The Prime Minister expressed concern over the rigid visa restrictions, which continued to obstruct the free movement of people and services, depriving the people of Asia and Africa of full benefit from their main economic strength.
"We need greater protection for our bio-diversity resources and fair recompense for their exploitation by others," he told the audience.
He said the international concern for the protection of the environment was fully appreciated by the countries of the two continents. "However, this goal needs to be balanced with the development aspirations of the developing nations," he noted.
"We need assured access to environment-friendly technologies and the resources to induct them into our countries."
Singh called for urgent measures to generate additional financial resources for development, especially for the least developed countries and the Highly indebted poor countries.
The Prime Minister emphasised that new structures must be created of mutual support, solidarity and cooperation to benefit from the best practices and appropriate technologies among the people of Asia and Africa.
"This is required as urgently today as it was fifty years ago," he noted.
Singh outlined specific areas where such cooperation was vital including agriculture, technology, combating terrorism and bringing out democratisation of the United Nations.
''We must ensure that access to both new and appropriate technologies, and to cutting edge areas of science are expanded greatly.
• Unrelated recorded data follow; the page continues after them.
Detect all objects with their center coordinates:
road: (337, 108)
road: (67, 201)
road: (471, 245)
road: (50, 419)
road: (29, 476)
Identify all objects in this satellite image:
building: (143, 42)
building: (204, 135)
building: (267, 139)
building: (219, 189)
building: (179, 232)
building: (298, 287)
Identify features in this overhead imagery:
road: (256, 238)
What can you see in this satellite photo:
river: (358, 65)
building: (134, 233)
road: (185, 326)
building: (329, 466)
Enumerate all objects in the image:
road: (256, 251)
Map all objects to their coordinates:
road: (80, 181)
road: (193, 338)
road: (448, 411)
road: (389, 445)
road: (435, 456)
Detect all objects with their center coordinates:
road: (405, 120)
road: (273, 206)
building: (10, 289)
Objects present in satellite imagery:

Advances in biotechnology can promote revolutionary changes in agriculture and health,'' he said.
He noted that while Asia and Africa included both major producers and consumers of energy, the framework within which the two continents produced and consumed energy was determined elsewhere.
"We must address this anomaly," he stressed adding that new and renewable sources of energy could provide a more secure energy environment.
Singh urged that imaginative strategies of human resource development based on information and communication technology could accelerate the pace of social and economic development. "Afro-Asian nations can benefit from cooperative management of research and development in all these areas."
The Prime Minister declared that to achieve these goals, "our strategic partnership must be inspired by a common vision of globalisation based on maximising cooperative self reliance."
The People of Asia and Africa must ensure that in the transition from dependence to interdependence, there must be greater cohesion between the nations of the two continents.
He regretted that South-South linkages had weakened when they were most required.
"India sees South-South cooperation as an effective cooperative approach to the challenges of development. We are committed to this objective," he said.